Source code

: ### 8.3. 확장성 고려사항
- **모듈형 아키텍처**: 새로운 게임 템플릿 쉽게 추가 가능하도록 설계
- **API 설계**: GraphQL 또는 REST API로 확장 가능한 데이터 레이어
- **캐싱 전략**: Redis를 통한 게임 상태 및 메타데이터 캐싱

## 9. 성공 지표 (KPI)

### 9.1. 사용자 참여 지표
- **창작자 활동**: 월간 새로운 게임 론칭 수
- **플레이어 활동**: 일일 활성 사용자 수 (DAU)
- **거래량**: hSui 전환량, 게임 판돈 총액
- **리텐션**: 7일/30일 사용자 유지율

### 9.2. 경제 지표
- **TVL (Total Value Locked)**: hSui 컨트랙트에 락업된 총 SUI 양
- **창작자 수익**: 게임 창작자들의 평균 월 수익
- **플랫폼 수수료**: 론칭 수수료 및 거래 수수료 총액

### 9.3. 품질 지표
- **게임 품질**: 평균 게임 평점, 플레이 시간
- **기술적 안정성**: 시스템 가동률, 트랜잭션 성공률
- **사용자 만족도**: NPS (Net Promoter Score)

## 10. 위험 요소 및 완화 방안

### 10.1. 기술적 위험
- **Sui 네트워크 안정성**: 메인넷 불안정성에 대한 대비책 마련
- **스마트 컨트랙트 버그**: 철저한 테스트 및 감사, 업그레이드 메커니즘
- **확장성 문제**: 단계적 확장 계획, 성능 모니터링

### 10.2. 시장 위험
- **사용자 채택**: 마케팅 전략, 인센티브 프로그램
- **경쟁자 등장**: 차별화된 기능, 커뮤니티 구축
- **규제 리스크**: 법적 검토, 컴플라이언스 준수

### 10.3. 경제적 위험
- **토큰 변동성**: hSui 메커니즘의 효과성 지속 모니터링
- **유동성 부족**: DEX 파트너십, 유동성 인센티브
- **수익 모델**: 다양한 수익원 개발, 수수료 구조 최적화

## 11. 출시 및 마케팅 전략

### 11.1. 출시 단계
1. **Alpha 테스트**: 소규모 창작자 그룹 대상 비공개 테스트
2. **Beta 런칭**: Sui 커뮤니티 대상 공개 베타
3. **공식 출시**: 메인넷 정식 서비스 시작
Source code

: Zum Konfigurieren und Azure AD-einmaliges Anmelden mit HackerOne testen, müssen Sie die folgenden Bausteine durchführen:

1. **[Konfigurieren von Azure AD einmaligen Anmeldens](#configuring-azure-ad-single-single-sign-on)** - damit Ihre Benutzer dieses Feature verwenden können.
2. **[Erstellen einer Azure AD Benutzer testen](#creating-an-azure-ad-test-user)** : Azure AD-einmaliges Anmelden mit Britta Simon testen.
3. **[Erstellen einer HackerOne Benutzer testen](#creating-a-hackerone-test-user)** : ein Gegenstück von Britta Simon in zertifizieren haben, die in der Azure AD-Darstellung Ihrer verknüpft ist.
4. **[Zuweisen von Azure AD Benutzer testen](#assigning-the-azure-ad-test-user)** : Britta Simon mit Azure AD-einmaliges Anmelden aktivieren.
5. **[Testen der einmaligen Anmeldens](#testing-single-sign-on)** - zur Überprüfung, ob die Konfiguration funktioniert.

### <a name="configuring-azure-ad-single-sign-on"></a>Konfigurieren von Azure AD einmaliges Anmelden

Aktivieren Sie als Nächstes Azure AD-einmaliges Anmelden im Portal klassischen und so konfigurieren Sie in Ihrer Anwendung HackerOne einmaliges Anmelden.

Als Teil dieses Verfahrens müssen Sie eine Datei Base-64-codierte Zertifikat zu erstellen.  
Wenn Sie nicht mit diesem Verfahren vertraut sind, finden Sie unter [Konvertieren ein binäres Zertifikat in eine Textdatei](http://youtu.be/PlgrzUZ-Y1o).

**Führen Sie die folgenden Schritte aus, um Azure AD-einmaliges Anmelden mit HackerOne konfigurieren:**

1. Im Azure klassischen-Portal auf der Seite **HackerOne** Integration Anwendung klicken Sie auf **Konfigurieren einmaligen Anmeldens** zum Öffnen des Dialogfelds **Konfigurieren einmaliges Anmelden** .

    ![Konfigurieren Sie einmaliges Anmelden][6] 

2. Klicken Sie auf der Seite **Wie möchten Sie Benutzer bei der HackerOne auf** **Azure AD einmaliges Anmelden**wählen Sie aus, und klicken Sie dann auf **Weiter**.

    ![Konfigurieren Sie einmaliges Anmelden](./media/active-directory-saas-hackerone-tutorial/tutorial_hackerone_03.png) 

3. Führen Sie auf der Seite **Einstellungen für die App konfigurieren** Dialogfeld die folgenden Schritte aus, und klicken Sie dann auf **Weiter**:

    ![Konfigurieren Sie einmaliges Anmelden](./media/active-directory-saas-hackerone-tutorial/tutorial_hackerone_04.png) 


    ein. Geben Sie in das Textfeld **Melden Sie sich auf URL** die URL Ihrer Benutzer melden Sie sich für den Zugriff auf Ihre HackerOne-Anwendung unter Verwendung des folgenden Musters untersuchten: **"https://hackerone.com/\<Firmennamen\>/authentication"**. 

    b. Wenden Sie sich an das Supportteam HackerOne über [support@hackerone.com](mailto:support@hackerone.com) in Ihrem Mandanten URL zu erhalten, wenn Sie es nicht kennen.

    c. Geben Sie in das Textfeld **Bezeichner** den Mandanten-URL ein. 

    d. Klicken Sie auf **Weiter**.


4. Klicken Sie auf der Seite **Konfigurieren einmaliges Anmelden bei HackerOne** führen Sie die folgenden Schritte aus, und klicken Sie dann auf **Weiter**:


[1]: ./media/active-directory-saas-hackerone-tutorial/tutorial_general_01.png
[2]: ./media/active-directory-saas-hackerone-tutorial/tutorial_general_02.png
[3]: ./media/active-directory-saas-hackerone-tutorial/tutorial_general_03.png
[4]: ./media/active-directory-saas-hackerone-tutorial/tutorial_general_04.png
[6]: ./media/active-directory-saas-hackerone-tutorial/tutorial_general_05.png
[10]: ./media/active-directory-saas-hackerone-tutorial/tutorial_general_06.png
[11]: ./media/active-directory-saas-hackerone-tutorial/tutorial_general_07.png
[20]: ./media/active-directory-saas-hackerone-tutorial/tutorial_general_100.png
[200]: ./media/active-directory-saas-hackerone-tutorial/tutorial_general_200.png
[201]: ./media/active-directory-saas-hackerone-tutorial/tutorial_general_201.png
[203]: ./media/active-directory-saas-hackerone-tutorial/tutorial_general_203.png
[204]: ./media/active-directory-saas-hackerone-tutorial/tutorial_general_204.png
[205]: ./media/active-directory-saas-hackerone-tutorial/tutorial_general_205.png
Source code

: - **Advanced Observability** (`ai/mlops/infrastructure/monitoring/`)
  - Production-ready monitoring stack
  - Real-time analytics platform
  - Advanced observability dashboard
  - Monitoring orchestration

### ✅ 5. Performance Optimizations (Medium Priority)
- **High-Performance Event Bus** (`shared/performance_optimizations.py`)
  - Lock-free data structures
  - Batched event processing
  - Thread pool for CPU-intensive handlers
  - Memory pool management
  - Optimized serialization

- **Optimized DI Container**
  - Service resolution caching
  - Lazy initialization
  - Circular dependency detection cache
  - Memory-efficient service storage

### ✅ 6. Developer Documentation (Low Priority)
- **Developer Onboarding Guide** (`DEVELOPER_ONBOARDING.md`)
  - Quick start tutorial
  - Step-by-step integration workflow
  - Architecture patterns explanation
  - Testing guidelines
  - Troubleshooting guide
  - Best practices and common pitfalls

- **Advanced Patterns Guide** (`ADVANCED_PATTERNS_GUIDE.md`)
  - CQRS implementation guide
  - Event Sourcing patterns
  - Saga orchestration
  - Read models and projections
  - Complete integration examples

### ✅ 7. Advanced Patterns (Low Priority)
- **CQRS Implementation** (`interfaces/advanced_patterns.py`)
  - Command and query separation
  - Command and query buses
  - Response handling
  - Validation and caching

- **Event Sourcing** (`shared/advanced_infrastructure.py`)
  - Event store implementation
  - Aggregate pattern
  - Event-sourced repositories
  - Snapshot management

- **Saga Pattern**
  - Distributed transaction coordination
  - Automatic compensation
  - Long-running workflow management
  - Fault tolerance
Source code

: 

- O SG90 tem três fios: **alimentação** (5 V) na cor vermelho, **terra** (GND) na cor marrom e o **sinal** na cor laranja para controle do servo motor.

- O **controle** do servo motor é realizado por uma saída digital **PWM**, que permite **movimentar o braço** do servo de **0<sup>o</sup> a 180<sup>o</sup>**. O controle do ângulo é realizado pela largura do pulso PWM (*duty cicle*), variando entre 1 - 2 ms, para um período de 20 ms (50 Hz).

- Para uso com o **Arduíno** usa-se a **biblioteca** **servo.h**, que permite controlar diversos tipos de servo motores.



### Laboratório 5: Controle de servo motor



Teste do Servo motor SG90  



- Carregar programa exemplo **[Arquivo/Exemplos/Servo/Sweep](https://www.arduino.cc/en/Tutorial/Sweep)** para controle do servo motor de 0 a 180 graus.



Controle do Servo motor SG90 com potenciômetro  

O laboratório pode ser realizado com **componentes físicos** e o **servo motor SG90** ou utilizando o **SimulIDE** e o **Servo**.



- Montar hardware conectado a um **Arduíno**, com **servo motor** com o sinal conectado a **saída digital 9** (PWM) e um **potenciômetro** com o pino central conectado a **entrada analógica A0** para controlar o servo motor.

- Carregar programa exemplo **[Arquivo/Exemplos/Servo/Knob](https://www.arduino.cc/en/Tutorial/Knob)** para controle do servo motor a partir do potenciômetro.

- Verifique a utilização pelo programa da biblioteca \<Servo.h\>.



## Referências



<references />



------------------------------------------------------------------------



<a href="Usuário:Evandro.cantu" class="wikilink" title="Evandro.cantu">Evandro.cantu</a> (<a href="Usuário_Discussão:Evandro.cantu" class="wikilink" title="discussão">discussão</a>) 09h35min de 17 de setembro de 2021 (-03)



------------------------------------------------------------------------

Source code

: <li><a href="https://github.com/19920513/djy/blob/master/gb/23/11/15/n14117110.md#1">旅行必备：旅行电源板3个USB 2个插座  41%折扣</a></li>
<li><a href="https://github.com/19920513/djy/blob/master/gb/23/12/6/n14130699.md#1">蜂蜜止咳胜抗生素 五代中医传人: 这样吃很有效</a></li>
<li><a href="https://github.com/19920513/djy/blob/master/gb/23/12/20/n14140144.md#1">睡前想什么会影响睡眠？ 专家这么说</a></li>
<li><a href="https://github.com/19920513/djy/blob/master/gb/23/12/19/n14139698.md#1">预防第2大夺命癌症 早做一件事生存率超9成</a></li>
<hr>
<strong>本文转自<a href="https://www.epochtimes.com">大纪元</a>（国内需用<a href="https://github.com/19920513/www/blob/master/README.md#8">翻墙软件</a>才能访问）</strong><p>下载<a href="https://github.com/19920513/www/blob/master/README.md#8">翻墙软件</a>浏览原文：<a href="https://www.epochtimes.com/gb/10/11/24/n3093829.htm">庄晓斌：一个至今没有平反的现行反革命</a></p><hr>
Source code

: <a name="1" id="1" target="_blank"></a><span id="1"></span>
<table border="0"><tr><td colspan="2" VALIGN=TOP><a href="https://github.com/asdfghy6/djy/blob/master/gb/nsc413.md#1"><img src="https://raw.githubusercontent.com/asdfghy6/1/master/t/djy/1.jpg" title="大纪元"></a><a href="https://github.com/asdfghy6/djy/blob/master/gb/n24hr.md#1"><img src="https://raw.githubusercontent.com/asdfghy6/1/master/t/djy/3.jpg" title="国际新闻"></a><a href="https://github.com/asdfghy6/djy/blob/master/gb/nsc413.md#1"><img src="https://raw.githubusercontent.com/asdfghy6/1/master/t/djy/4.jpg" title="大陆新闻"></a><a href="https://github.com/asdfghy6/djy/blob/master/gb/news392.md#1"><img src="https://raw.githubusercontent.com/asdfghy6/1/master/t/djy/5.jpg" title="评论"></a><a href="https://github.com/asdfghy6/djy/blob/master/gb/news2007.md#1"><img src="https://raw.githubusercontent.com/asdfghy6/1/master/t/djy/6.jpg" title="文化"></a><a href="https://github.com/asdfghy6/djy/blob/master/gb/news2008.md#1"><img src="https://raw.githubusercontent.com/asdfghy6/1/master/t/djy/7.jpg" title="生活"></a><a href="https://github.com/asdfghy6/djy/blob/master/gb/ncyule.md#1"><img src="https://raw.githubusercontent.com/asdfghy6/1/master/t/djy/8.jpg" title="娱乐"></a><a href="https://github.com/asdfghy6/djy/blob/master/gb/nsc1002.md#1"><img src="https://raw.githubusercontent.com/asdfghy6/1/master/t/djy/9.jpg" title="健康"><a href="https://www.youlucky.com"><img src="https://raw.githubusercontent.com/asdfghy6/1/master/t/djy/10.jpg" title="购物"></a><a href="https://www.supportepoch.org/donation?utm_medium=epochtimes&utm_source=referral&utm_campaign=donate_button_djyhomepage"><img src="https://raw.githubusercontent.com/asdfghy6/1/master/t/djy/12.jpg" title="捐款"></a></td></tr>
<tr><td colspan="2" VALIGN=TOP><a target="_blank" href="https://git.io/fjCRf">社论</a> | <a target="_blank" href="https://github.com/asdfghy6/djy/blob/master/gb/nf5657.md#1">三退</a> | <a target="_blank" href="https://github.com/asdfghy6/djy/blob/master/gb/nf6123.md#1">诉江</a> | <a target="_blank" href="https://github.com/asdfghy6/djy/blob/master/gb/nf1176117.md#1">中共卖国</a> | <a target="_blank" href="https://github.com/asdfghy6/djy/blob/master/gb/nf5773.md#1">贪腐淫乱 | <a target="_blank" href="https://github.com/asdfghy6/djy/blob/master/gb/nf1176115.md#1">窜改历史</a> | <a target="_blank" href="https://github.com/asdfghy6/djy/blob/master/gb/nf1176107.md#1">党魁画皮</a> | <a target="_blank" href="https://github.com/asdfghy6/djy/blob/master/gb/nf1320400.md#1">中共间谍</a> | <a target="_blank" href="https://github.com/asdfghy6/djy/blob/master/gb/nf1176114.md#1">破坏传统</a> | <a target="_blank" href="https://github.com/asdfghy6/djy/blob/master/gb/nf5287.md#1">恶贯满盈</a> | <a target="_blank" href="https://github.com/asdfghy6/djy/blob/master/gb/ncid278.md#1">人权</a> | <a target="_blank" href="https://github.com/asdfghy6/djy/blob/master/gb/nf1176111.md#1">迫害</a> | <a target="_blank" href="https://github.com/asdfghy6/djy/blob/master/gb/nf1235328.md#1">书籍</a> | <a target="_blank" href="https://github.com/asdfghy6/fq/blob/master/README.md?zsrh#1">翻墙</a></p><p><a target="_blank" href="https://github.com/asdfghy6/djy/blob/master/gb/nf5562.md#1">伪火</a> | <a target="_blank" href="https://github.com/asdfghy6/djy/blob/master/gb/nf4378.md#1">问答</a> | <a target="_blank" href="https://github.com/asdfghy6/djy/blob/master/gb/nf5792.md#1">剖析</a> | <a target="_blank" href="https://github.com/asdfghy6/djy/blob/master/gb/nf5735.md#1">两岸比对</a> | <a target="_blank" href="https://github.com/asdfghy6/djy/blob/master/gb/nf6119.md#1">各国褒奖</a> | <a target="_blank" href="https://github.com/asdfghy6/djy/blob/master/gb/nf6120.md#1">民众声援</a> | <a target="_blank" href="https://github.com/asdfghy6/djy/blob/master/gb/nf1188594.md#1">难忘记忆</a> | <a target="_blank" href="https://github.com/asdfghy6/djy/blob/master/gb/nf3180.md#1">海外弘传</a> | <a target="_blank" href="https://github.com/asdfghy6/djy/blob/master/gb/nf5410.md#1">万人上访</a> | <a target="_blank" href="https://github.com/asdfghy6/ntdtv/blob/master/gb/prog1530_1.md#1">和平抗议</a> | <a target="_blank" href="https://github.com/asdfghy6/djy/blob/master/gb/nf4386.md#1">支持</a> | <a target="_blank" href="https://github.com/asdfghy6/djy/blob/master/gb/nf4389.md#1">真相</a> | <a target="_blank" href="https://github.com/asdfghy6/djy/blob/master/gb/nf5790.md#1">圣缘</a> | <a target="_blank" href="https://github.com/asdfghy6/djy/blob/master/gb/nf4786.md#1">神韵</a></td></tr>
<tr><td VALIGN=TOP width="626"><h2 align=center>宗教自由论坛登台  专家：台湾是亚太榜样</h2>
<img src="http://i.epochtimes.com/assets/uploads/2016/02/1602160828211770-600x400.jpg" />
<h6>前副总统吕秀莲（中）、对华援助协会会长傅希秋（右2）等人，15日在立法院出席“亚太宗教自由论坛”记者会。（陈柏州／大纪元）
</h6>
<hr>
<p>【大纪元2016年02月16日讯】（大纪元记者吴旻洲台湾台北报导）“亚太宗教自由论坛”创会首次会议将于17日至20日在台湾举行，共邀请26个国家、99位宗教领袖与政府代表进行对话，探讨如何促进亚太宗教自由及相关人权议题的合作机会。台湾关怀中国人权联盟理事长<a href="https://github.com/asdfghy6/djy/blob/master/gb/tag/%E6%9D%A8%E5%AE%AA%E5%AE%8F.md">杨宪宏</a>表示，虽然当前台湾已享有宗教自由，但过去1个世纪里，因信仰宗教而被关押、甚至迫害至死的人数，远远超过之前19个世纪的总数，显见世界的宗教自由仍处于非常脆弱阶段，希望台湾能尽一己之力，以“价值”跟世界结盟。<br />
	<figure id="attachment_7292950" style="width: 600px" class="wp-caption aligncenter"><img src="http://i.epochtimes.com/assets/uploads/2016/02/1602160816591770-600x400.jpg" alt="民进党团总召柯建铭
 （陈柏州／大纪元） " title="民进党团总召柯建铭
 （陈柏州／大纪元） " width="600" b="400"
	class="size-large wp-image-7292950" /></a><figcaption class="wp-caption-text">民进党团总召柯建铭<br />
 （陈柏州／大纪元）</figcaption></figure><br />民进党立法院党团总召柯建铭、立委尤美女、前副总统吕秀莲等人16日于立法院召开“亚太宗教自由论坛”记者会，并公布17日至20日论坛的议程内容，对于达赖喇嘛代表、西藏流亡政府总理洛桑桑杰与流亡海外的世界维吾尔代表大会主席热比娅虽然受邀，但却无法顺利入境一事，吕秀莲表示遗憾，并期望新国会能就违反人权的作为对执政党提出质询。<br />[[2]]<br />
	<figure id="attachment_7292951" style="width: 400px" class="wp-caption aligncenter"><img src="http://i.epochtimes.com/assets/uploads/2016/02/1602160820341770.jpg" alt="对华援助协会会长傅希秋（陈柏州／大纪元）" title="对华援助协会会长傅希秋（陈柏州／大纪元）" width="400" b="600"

━━━━━━

The range runs from the line with "- **Advanced Observability**" up to and including the line with "- Service resolution caching" in the listing above; please write out exactly those lines and nothing more.

== RESPONSE AREA ==
: - **Advanced Observability** (`ai/mlops/infrastructure/monitoring/`)
  - Production-ready monitoring stack
  - Real-time analytics platform
  - Advanced observability dashboard
  - Monitoring orchestration

### ✅ 5. Performance Optimizations (Medium Priority)
- **High-Performance Event Bus** (`shared/performance_optimizations.py`)
  - Lock-free data structures
  - Batched event processing
  - Thread pool for CPU-intensive handlers
  - Memory pool management
  - Optimized serialization

- **Optimized DI Container**
  - Service resolution caching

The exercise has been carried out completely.